▶ **Data extracts**
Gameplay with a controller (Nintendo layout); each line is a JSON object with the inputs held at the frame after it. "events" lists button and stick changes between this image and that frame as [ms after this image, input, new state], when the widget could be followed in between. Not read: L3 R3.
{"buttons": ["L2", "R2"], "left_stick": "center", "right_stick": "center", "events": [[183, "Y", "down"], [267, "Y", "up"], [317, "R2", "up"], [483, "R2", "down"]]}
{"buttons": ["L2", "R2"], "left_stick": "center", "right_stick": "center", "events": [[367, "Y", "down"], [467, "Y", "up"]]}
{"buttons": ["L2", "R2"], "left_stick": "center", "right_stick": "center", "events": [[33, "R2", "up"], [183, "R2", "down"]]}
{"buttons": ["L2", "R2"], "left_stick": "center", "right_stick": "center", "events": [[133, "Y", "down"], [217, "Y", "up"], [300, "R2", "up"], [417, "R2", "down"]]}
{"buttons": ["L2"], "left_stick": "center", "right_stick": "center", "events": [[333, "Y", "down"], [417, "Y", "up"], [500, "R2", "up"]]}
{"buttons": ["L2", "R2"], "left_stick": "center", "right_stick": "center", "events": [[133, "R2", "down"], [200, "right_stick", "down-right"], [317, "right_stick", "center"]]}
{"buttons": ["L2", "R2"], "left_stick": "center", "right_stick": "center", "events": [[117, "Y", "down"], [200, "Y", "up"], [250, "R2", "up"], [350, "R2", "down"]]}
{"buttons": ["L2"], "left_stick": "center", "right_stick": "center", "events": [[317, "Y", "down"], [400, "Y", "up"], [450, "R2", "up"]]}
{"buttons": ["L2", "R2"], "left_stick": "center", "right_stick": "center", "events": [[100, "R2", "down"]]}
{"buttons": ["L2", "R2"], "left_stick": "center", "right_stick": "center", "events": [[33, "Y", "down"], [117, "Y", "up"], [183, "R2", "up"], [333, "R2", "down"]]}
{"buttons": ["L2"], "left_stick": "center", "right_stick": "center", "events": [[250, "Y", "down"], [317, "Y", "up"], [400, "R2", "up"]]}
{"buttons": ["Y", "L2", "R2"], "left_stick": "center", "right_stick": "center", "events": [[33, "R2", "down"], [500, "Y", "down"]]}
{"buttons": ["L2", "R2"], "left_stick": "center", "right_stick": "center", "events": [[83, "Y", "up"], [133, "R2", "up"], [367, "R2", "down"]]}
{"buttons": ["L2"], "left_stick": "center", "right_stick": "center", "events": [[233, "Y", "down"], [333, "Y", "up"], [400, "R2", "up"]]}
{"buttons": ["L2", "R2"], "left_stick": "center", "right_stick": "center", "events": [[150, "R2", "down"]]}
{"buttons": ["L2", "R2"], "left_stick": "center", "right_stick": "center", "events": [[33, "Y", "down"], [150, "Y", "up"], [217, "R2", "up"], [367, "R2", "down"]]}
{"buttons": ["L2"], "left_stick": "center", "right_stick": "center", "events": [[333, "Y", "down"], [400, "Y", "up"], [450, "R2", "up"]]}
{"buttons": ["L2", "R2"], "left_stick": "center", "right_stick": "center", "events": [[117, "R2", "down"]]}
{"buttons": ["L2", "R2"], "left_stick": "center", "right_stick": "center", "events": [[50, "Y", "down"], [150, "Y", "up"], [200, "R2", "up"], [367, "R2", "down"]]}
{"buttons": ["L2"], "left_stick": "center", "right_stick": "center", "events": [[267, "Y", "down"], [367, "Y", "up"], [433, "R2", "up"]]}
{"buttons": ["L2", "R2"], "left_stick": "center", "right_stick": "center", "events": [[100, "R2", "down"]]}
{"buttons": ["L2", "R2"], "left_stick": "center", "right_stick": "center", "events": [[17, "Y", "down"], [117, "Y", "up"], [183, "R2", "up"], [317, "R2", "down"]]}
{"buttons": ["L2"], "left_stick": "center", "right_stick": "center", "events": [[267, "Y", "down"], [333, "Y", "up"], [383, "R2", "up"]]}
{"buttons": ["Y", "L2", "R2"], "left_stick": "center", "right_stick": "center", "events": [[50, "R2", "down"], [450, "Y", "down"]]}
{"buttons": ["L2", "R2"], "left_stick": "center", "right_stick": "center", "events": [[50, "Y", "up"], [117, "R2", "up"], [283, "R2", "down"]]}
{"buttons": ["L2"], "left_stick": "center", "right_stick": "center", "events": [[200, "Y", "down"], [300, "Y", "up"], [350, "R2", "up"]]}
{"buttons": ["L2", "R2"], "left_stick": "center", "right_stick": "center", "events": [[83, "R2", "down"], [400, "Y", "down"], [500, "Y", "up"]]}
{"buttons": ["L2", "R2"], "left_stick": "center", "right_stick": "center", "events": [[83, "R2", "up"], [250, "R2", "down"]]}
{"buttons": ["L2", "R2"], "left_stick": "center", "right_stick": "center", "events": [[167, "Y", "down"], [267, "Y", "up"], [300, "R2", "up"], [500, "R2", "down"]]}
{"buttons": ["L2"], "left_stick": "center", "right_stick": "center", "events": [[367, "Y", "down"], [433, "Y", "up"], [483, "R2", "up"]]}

▶ **What you will do**
Reproduce all the entries above. Match them exactly.

▶ **Problem solution**
Gameplay with a controller (Nintendo layout); each line is a JSON object with the inputs held at the frame after it. "events" lists button and stick changes between this image and that frame as [ms after this image, input, new state], when the widget could be followed in between. Not read: L3 R3.
{"buttons": ["L2", "R2"], "left_stick": "center", "right_stick": "center", "events": [[183, "Y", "down"], [267, "Y", "up"], [317, "R2", "up"], [483, "R2", "down"]]}
{"buttons": ["L2", "R2"], "left_stick": "center", "right_stick": "center", "events": [[367, "Y", "down"], [467, "Y", "up"]]}
{"buttons": ["L2", "R2"], "left_stick": "center", "right_stick": "center", "events": [[33, "R2", "up"], [183, "R2", "down"]]}
{"buttons": ["L2", "R2"], "left_stick": "center", "right_stick": "center", "events": [[133, "Y", "down"], [217, "Y", "up"], [300, "R2", "up"], [417, "R2", "down"]]}
{"buttons": ["L2"], "left_stick": "center", "right_stick": "center", "events": [[333, "Y", "down"], [417, "Y", "up"], [500, "R2", "up"]]}
{"buttons": ["L2", "R2"], "left_stick": "center", "right_stick": "center", "events": [[133, "R2", "down"], [200, "right_stick", "down-right"], [317, "right_stick", "center"]]}
{"buttons": ["L2", "R2"], "left_stick": "center", "right_stick": "center", "events": [[117, "Y", "down"], [200, "Y", "up"], [250, "R2", "up"], [350, "R2", "down"]]}
{"buttons": ["L2"], "left_stick": "center", "right_stick": "center", "events": [[317, "Y", "down"], [400, "Y", "up"], [450, "R2", "up"]]}
{"buttons": ["L2", "R2"], "left_stick": "center", "right_stick": "center", "events": [[100, "R2", "down"]]}
{"buttons": ["L2", "R2"], "left_stick": "center", "right_stick": "center", "events": [[33, "Y", "down"], [117, "Y", "up"], [183, "R2", "up"], [333, "R2", "down"]]}
{"buttons": ["L2"], "left_stick": "center", "right_stick": "center", "events": [[250, "Y", "down"], [317, "Y", "up"], [400, "R2", "up"]]}
{"buttons": ["Y", "L2", "R2"], "left_stick": "center", "right_stick": "center", "events": [[33, "R2", "down"], [500, "Y", "down"]]}
{"buttons": ["L2", "R2"], "left_stick": "center", "right_stick": "center", "events": [[83, "Y", "up"], [133, "R2", "up"], [367, "R2", "down"]]}
{"buttons": ["L2"], "left_stick": "center", "right_stick": "center", "events": [[233, "Y", "down"], [333, "Y", "up"], [400, "R2", "up"]]}
{"buttons": ["L2", "R2"], "left_stick": "center", "right_stick": "center", "events": [[150, "R2", "down"]]}
{"buttons": ["L2", "R2"], "left_stick": "center", "right_stick": "center", "events": [[33, "Y", "down"], [150, "Y", "up"], [217, "R2", "up"], [367, "R2", "down"]]}
{"buttons": ["L2"], "left_stick": "center", "right_stick": "center", "events": [[333, "Y", "down"], [400, "Y", "up"], [450, "R2", "up"]]}
{"buttons": ["L2", "R2"], "left_stick": "center", "right_stick": "center", "events": [[117, "R2", "down"]]}
{"buttons": ["L2", "R2"], "left_stick": "center", "right_stick": "center", "events": [[50, "Y", "down"], [150, "Y", "up"], [200, "R2", "up"], [367, "R2", "down"]]}
{"buttons": ["L2"], "left_stick": "center", "right_stick": "center", "events": [[267, "Y", "down"], [367, "Y", "up"], [433, "R2", "up"]]}
{"buttons": ["L2", "R2"], "left_stick": "center", "right_stick": "center", "events": [[100, "R2", "down"]]}
{"buttons": ["L2", "R2"], "left_stick": "center", "right_stick": "center", "events": [[17, "Y", "down"], [117, "Y", "up"], [183, "R2", "up"], [317, "R2", "down"]]}
{"buttons": ["L2"], "left_stick": "center", "right_stick": "center", "events": [[267, "Y", "down"], [333, "Y", "up"], [383, "R2", "up"]]}
{"buttons": ["Y", "L2", "R2"], "left_stick": "center", "right_stick": "center", "events": [[50, "R2", "down"], [450, "Y", "down"]]}
{"buttons": ["L2", "R2"], "left_stick": "center", "right_stick": "center", "events": [[50, "Y", "up"], [117, "R2", "up"], [283, "R2", "down"]]}
{"buttons": ["L2"], "left_stick": "center", "right_stick": "center", "events": [[200, "Y", "down"], [300, "Y", "up"], [350, "R2", "up"]]}
{"buttons": ["L2", "R2"], "left_stick": "center", "right_stick": "center", "events": [[83, "R2", "down"], [400, "Y", "down"], [500, "Y", "up"]]}
{"buttons": ["L2", "R2"], "left_stick": "center", "right_stick": "center", "events": [[83, "R2", "up"], [250, "R2", "down"]]}
{"buttons": ["L2", "R2"], "left_stick": "center", "right_stick": "center", "events": [[167, "Y", "down"], [267, "Y", "up"], [300, "R2", "up"], [500, "R2", "down"]]}
{"buttons": ["L2"], "left_stick": "center", "right_stick": "center", "events": [[367, "Y", "down"], [433, "Y", "up"], [483, "R2", "up"]]}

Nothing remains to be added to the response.